According to the Staines Moor bird log, which field has been cut?

### [Selected extract]
◇ ◇ ◇

26 October 2012

More vis mig

Fresh north-easterlies, low cloud and light but freezing rain at Staines Moor this morning. Birds moving overhead: 2 Golden Plover high north at 9 am, 9 Common Snipe N in a single flock, 1 Barn Swallow S, 7 Wigeon (4NW, 3W), 3 Grey Wagtail (1W, 2E), 8 alba wagtail (inc. 3 over Stanwell Moor), c100 Fieldfare (mainly S, also some feeding on hawthorn berries), c60 Redwing (inc. 25 at Stanwell Moor), 11 Skylark (3N, 8E), 5 redpoll sp. S, 5 Meadow Pipit (1E, 4N) and c50 Wood Pigeon S.

Birds on the ground included 5 Stonechat (3m, 2f), 2 Common Snipe, 1 Goldcrest, 40+ Linnet and small numbers of Skylark and Meadow Pipit. 7 Mute Swan on the Colne is a high site count. c150 Wood Pigeon and 1+ Sparrowhawk were also noted, as well as 1 Lesser Redpoll, 1 Chiffchaff (H) and 1f Pheasant at Stanwell Moor.

Female Stonechat. Stonechats are pretty scarce passage migrants and
occasional winter visitors at the moor.

Male Stonechat. Six birds were reported yesterday.

It's a real shame that the weedy field in the south-western corner of Stanwell Moor has been cut. This was bringing in a lot of birds and would have been a good food source for the winter. I can't see why this field has been cut at this particular time? If businesses considered wildlife more, for example, by delaying cutting until the end of winter, they could make a big difference at little, if any, expense to the company. Things like this are so frustrating.

◇ ◇ ◇

### [Dataset entries]
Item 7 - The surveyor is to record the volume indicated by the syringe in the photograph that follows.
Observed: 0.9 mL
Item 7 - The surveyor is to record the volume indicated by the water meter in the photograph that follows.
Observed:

◇ ◇ ◇

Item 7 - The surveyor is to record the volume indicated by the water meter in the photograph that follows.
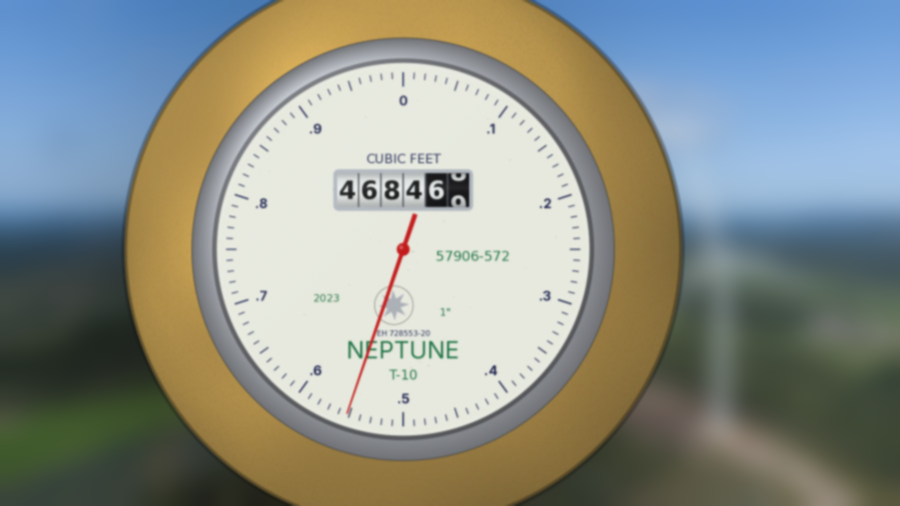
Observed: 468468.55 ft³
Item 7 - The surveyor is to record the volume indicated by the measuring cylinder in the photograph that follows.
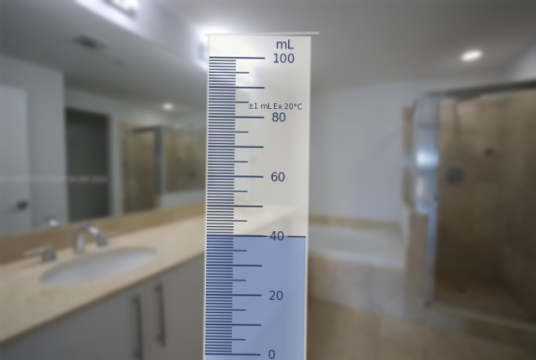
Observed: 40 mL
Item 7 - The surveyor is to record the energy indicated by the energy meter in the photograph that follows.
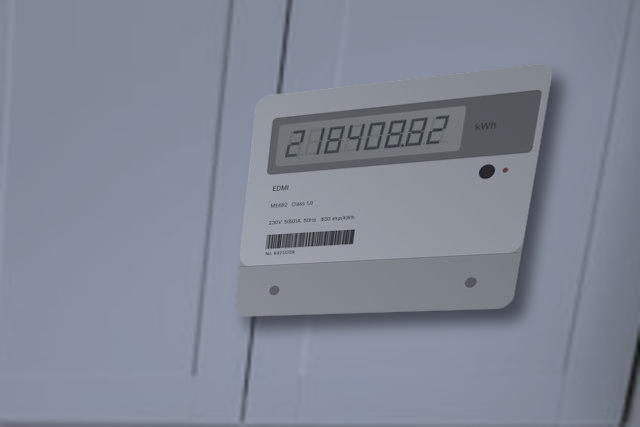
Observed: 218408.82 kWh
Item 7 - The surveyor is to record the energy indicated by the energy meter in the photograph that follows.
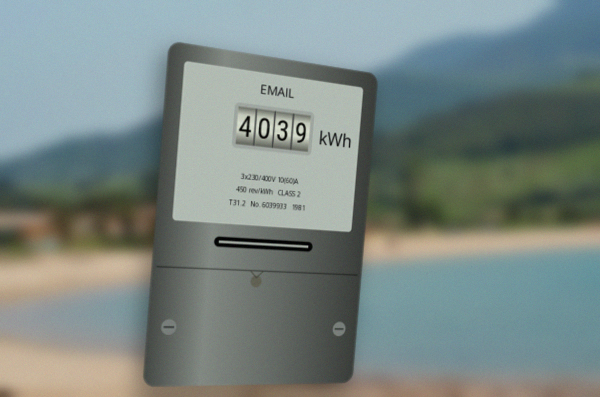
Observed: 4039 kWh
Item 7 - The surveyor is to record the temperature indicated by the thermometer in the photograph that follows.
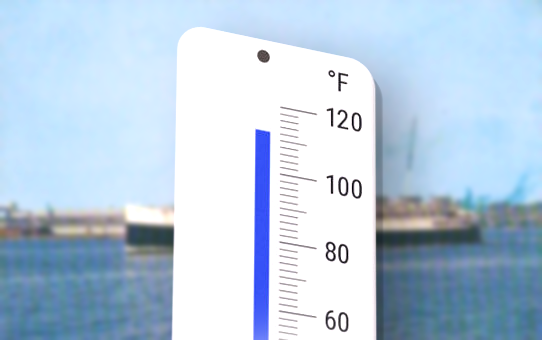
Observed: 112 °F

◇ ◇ ◇

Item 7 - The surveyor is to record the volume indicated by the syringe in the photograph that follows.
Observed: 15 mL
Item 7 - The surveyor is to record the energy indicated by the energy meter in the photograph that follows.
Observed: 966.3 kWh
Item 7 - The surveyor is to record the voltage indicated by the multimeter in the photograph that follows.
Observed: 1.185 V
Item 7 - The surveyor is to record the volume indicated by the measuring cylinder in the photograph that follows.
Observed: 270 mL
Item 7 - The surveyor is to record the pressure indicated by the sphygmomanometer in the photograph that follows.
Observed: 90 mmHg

◇ ◇ ◇

### [Exercise output]
The weedy field in the south-western corner of Stanwell Moor.